SECTION 15. [EFFECTIVE UPON PASSAGE] (a) The
environmental quality service council shall:
(1) investigate methods to increase research,
development, production, and use of alternative
fuels, including:
(A) biofuels such as biodiesel, ethanol, and other
agricultural based alternatives to petroleum based
fuels;
(B) clean coal technology;
(C) wind and solar power;
(D) waste tires; and
(E) other sources of renewable energy;
(2) give priority consideration to review of energy
projects and policies that will provide maximum
economic and environmental benefits to Indiana;
(3) include recommendations on the matters
considered under this SECTION in the council's
2005 final report to the general assembly; and
(4) provide the council's 2005 final report to:
(A) the commissioner of agriculture; and
(B) the Indiana economic development
corporation.
(b) This SECTION expires January 1, 2006.

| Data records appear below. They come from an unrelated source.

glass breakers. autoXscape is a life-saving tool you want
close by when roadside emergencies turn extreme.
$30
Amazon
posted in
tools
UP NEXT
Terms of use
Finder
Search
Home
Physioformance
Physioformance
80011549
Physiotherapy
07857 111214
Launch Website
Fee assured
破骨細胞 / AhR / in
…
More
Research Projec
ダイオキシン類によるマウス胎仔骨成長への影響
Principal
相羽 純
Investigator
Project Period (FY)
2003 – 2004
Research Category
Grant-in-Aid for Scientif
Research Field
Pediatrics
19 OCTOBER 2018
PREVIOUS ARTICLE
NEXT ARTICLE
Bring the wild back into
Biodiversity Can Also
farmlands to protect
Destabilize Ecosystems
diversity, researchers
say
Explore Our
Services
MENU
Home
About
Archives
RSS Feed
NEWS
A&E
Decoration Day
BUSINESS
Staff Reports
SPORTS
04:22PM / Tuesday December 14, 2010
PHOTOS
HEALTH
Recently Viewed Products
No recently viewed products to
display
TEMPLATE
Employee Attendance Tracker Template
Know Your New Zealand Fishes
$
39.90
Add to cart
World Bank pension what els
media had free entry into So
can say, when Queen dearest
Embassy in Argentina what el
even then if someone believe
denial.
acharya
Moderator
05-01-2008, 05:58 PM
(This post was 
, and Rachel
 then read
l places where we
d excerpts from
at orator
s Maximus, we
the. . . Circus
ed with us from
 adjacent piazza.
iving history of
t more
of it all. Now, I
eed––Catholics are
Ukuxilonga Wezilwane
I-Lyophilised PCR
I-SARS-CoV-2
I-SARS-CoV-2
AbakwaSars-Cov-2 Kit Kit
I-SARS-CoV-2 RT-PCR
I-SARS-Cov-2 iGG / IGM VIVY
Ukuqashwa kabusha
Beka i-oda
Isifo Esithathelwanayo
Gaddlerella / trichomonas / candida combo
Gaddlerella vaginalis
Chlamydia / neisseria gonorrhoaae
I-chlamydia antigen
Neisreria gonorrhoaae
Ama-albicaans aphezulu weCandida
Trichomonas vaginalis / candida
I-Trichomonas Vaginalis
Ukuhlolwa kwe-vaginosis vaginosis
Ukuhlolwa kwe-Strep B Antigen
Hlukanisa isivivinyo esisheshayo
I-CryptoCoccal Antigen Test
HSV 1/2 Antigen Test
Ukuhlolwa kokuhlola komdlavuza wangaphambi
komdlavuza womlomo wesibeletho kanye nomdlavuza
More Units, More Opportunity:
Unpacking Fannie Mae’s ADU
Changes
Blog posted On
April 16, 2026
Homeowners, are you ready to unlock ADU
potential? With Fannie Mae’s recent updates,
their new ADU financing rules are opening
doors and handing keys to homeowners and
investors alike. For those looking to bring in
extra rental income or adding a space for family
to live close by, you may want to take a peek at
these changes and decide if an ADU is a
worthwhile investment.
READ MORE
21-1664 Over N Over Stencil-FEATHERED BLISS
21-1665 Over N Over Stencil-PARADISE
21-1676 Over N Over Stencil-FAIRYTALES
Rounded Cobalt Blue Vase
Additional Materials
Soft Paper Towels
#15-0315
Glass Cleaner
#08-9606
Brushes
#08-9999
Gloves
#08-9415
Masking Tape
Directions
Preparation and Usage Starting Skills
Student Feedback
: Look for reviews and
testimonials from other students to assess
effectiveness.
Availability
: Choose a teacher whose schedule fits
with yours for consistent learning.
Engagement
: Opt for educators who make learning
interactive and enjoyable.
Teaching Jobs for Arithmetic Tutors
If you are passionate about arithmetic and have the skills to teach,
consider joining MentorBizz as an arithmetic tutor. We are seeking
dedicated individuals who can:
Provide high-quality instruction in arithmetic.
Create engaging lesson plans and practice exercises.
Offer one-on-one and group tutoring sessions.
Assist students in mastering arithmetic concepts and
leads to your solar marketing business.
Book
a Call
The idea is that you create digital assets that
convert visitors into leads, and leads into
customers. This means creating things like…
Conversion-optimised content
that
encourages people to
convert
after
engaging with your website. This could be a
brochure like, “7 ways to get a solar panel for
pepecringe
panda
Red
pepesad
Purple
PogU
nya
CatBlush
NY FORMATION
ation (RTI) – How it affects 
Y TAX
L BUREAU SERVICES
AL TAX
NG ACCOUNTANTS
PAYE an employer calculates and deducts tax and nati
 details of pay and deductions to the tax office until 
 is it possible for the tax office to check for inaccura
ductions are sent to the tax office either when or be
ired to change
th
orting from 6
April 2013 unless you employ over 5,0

SECTION 16. [EFFECTIVE UPON PASSAGE] (a)
IC 6-3.1-23-4, IC 6-3.1-23-5, IC 6-3.1-23-6, IC 6-3.1-23-12,
IC 6-3.1-23-13, IC 6-3.1-23-15, and IC 6-3.1-23-16, all as
amended by this act, apply to reportable periods
beginning after December 31, 2004.
(b) The department of state revenue shall implement
this act to allow the application of the statutes referred to
in subsection (a), all as amended by this act, to reportable
periods beginning after December 31, 2004.
SECTION 17. An emergency is declared for this act.